Jeder hat von der berühmten und reichen Bankiersfamilie Rothschild gehört. Ihr Begründer war Amschel Rothschild, ein orthodoxer Jude, der Mitte des 19. Jahrhunderts in Österreich lebte. Amschel häufte ein riesiges Vermögen an und war ein Freund des Kaisers Franz Joseph.
Ab und zu schickte der Kaiser einen seiner Beamten in den luxuriösen Palast von Amschel Rothschild. Es war der prächtigste Palast im ganzen Land, und alle wollten seine Schönheit bewundern.
Einmal führte Amschel einen hohen Regierungsbeamten durch den Palast und zeigte ihm einen Raum nach dem anderen. Der Gast war beeindruckt vom Gold, vom Silber, von den Möbeln, Kronleuchtern und importierten Stoffen. Es gab nichts Vergleichbares in Österreich. An einer bestimmten Tür ging Amschel einfach vorbei. Aber sein Gast wollte auch dieses Zimmer sehen.
„Tut mir leid“, sagte Amschel. „Dies ist der einzige Raum im Palast, den ich Ihnen nicht zeigen kann.“
„Warum?, fragte der Gast. „Ich möchte jeden Teil Ihres erstaunlichen Palastes sehen.“
„Das geht nicht“, erwiderte Amschel und ging weiter. Nach der Besichtigung kehrte der Gast zum Kaiser zurück und berichtete, was er gesehen hatte. „Einen Raum wollte Amschel mir allerdings nicht zeigen“, fügte er hinzu.

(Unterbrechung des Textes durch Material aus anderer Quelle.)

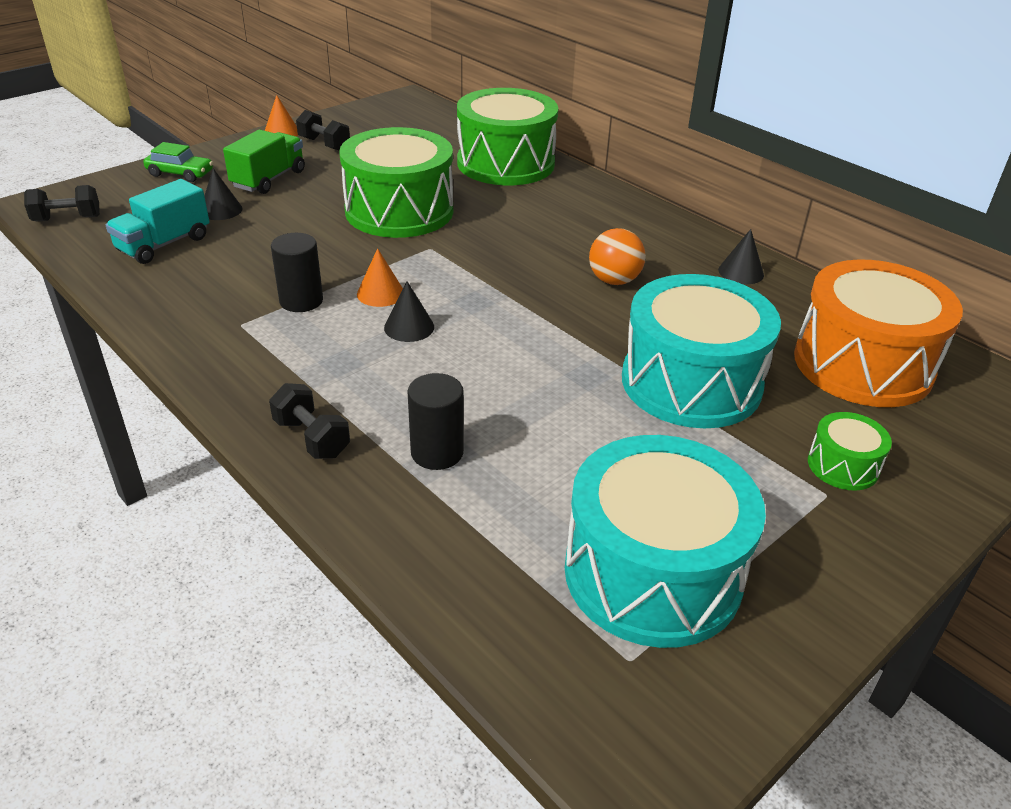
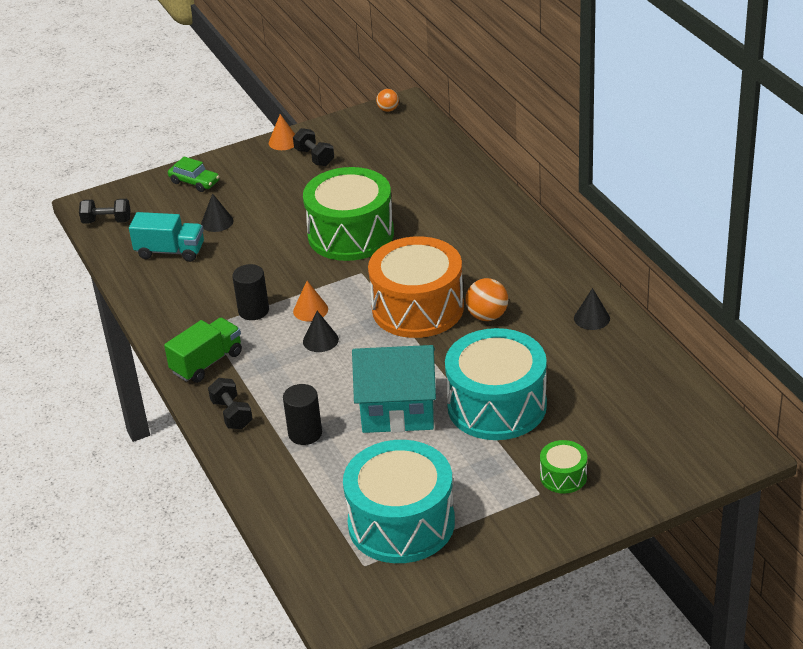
camera: 20 degrees right, 0 degrees up
(164, 244) = (170, 251): turquoise truck -> turquoise truck turned 135 degrees counterclockwise
(269, 179) = (260, 193): green truck -> green truck (207, 363)
(392, 102) = (388, 109): none -> orange ball
(505, 163) = (457, 190): green drum -> none
(559, 404) = (398, 410): none -> turquoise house
(862, 364) = (632, 406): orange drum -> orange drum (418, 308)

„Wieso nicht?“, fragte der Kaiser.
„Ich weiß es nicht. Aber Ihr wisst ja, wie reich diese Juden sind. Ich vermute, dass er in diesem Raum eine magische Geldmaschine aufbewahrt. Darum ist er so reich!“
Der Kaiser zweifelte an den Worten seines Beamten und schickte daher einen zweiten Beamten zu Amschel Rothschild. Der zweite Beamte kam mit der gleichen Geschichte zurück. Ebenso ein Dritter und ein Vierter.
Jetzt wurde der Kaiser neugierig und beschloss, den Palast selbst zu besuchen. Amschel führte ihn durch den Palast, und als sie das „verbotene Zimmer“ erreichten, wollte der Kaiser hineingehen.
Amschel erklärte, dies sei der einzige Raum, den er niemandem zeigen könne. Erst als der Kaiser darauf bestand, gab Amschel nach. Er holte seinen Schlüsselbund heraus, öffnete die Tür und bat den Kaiser herein. Franz Joseph schaute sich erstaunt um. In dem kleinen Zimmer standen eine schlichte Kiste aus Kiefernholz und ein Tisch mit einem weißen Tischtuch. Das war alles!
„Was soll das?, fragte der Kaiser.
Amschel erklärte: „Wir Juden haben strenge Beerdigungsregeln. Wer stirbt, muss in einem ganz einfachen Sarg begraben werden, in einer Kiste aus Kiefernholz. Und sein Leib muss in ein einfaches weißes Tuch gewickelt werden. Das alles symbolisiert, dass G-ttes Kreaturen gleich viel wert sind. Niemand darf in einem teuren Sarg oder in prächtigen Tüchern beerdigt werden. Gewiss, manche Menschen führen ein reiches Leben, während andere arm bleiben. Doch im Tod sind alle gleich.“
„Aber warum stehen diese Dinge in diesem Zimmer?“, fragte der Kaiser, beeindruckt, aber immer noch verwirrt.
„Am Ende jedes Tages gehe ich in diesen Raum und betrachte den Sarg und das Tuch. Sie erinnern mich daran, dass ich zwar reich und mächtig, aber dennoch nur ein einfaches Geschöpf G-ttes bin. Am Ende meines Lebens werde ich wie alle anderen Kinder G-ttes sein. Ich mache das, damit ich nach einem Tag voller großer Finanzgeschäfte nicht hochmütig werde.“
Franz Josef war erstaunt, ja sprachlos. Sein Respekt vor Amschel Rothschild wurde noch größer, und er zweifelte nie wieder an der Aufrichtigkeit und Integrität dieses Juden.